## ACTIVITY
Take the line that has "## References" and all the lines that come after it in the records, and write them out again exactly. Add no other line.

## MATERIAL PROVIDED
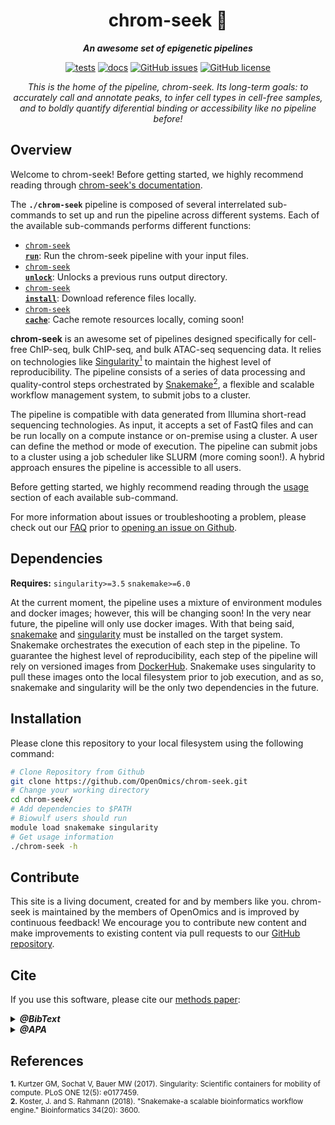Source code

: <div align="center">
   
  <h1>chrom-seek 🔬</h1>
  
  **_An awesome set of epigenetic pipelines_**

  [![tests](https://github.com/OpenOmics/chrom-seek/workflows/tests/badge.svg)](https://github.com/OpenOmics/chrom-seek/actions/workflows/main.yaml) [![docs](https://github.com/OpenOmics/chrom-seek/workflows/docs/badge.svg)](https://github.com/OpenOmics/chrom-seek/actions/workflows/docs.yml) [![GitHub issues](https://img.shields.io/github/issues/OpenOmics/chrom-seek?color=brightgreen)](https://github.com/OpenOmics/chrom-seek/issues)  [![GitHub license](https://img.shields.io/github/license/OpenOmics/chrom-seek)](https://github.com/OpenOmics/chrom-seek/blob/main/LICENSE) 
  
  <i>
    This is the home of the pipeline, chrom-seek. Its long-term goals: to accurately call and annotate peaks, to infer cell types in cell-free samples, and to boldly quantify diferential binding or accessibility like no pipeline before!
  </i>
</div>

## Overview
Welcome to chrom-seek! Before getting started, we highly recommend reading through [chrom-seek's documentation](https://openomics.github.io/chrom-seek/).

The **`./chrom-seek`** pipeline is composed of several interrelated sub-commands to set up and run the pipeline across different systems. Each of the available sub-commands performs different functions: 

 * [<code>chrom-seek <b>run</b></code>](https://openomics.github.io/chrom-seek/usage/run/): Run the chrom-seek pipeline with your input files.
 * [<code>chrom-seek <b>unlock</b></code>](https://openomics.github.io/chrom-seek/usage/unlock/): Unlocks a previous runs output directory.
 * [<code>chrom-seek <b>install</b></code>](https://openomics.github.io/chrom-seek/usage/install/): Download reference files locally.
 * [<code>chrom-seek <b>cache</b></code>](https://openomics.github.io/chrom-seek/usage/cache/): Cache remote resources locally, coming soon!

**chrom-seek** is an awesome set of pipelines designed specifically for cell-free ChIP-seq, bulk ChIP-seq, and bulk ATAC-seq sequencing data. It relies on technologies like [Singularity<sup>1</sup>](https://singularity.lbl.gov/) to maintain the highest level of reproducibility. The pipeline consists of a series of data processing and quality-control steps orchestrated by [Snakemake<sup>2</sup>](https://snakemake.readthedocs.io/en/stable/), a flexible and scalable workflow management system, to submit jobs to a cluster.

The pipeline is compatible with data generated from Illumina short-read sequencing technologies. As input, it accepts a set of FastQ files and can be run locally on a compute instance or on-premise using a cluster. A user can define the method or mode of execution. The pipeline can submit jobs to a cluster using a job scheduler like SLURM (more coming soon!). A hybrid approach ensures the pipeline is accessible to all users.

Before getting started, we highly recommend reading through the [usage](https://openomics.github.io/chrom-seek/usage/run/) section of each available sub-command.

For more information about issues or troubleshooting a problem, please check out our [FAQ](https://openomics.github.io/chrom-seek/faq/questions/) prior to [opening an issue on Github](https://github.com/OpenOmics/chrom-seek/issues).

## Dependencies
**Requires:** `singularity>=3.5`  `snakemake>=6.0`

At the current moment, the pipeline uses a mixture of environment modules and docker images; however, this will be changing soon! In the very near future, the pipeline will only use docker images. With that being said, [snakemake](https://snakemake.readthedocs.io/en/stable/getting_started/installation.html) and [singularity](https://singularity.lbl.gov/all-releases) must be installed on the target system. Snakemake orchestrates the execution of each step in the pipeline. To guarantee the highest level of reproducibility, each step of the pipeline will rely on versioned images from [DockerHub](https://hub.docker.com/orgs/nciccbr/repositories). Snakemake uses singularity to pull these images onto the local filesystem prior to job execution, and as so, snakemake and singularity will be the only two dependencies in the future.

## Installation
Please clone this repository to your local filesystem using the following command:
```bash
# Clone Repository from Github
git clone https://github.com/OpenOmics/chrom-seek.git
# Change your working directory
cd chrom-seek/
# Add dependencies to $PATH
# Biowulf users should run
module load snakemake singularity
# Get usage information
./chrom-seek -h
```

## Contribute 
This site is a living document, created for and by members like you. chrom-seek is maintained by the members of OpenOmics and is improved by continuous feedback! We encourage you to contribute new content and make improvements to existing content via pull requests to our [GitHub repository](https://github.com/OpenOmics/chrom-seek).


## Cite

If you use this software, please cite our [methods paper](https://www.doi.org/10.26508/lsa.202302003):  

<details>
  <summary><b><i>@BibText</i></b></summary>
 
```text
@article {Jange202302003,
	author = {Moon Kyoo Jang and Tovah E Markowitz and Temesgen E Andargie and Zainab Apalara and Skyler Kuhn and Sean Agbor-Enoh},
	title = {Cell-free chromatin immunoprecipitation to detect molecular pathways in heart transplantation},
	volume = {6},
	number = {12},
	elocation-id = {e202302003},
	year = {2023},
	doi = {10.26508/lsa.202302003},
	publisher = {Life Science Alliance},
	abstract = {Existing monitoring approaches in heart transplantation lack the sensitivity to provide deep molecular assessments to guide management, or require endomyocardial biopsy, an invasive and blind procedure that lacks the precision to reliably obtain biopsy samples from diseased sites. This study examined plasma cell-free DNA chromatin immunoprecipitation sequencing (cfChIP-seq) as a noninvasive proxy to define molecular gene sets and sources of tissue injury in heart transplant patients. In healthy controls and in heart transplant patients, cfChIP-seq reliably detected housekeeping genes. cfChIP-seq identified differential gene signals of relevant immune and nonimmune molecular pathways that were predominantly down-regulated in immunosuppressed heart transplant patients compared with healthy controls. cfChIP-seq also identified cell-free DNA tissue sources. Compared with healthy controls, heart transplant patients demonstrated greater cell-free DNA from tissue types associated with heart transplant complications, including the heart, hematopoietic cells, lungs, liver, and vascular endothelium. cfChIP-seq may therefore be a reliable approach to profile dynamic assessments of molecular pathways and sources of tissue injury in heart transplant patients.},
	URL = {https://www.life-science-alliance.org/content/6/12/e202302003},
	eprint = {https://www.life-science-alliance.org/content/6/12/e202302003.full.pdf},
	journal = {Life Science Alliance}
}
```

</details>

<details>
  <summary><b><i>@APA</i></b></summary>

```text
Jang, M. K., Markowitz, T. E., Andargie, T. E., Apalara, Z., Kuhn, S., & Agbor-Enoh, S. (2023). Cell-free chromatin immunoprecipitation to detect molecular pathways in heart transplantation. Life Science Alliance, 6(12), e202302003. https://doi.org/10.26508/lsa.202302003 
```

</details>


## References
<sup>**1.**  Kurtzer GM, Sochat V, Bauer MW (2017). Singularity: Scientific containers for mobility of compute. PLoS ONE 12(5): e0177459.</sup>  
<sup>**2.**  Koster, J. and S. Rahmann (2018). "Snakemake-a scalable bioinformatics workflow engine." Bioinformatics 34(20): 3600.</sup>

## SOLUTION TO THE EXERCISE
## References
<sup>**1.**  Kurtzer GM, Sochat V, Bauer MW (2017). Singularity: Scientific containers for mobility of compute. PLoS ONE 12(5): e0177459.</sup>  
<sup>**2.**  Koster, J. and S. Rahmann (2018). "Snakemake-a scalable bioinformatics workflow engine." Bioinformatics 34(20): 3600.</sup>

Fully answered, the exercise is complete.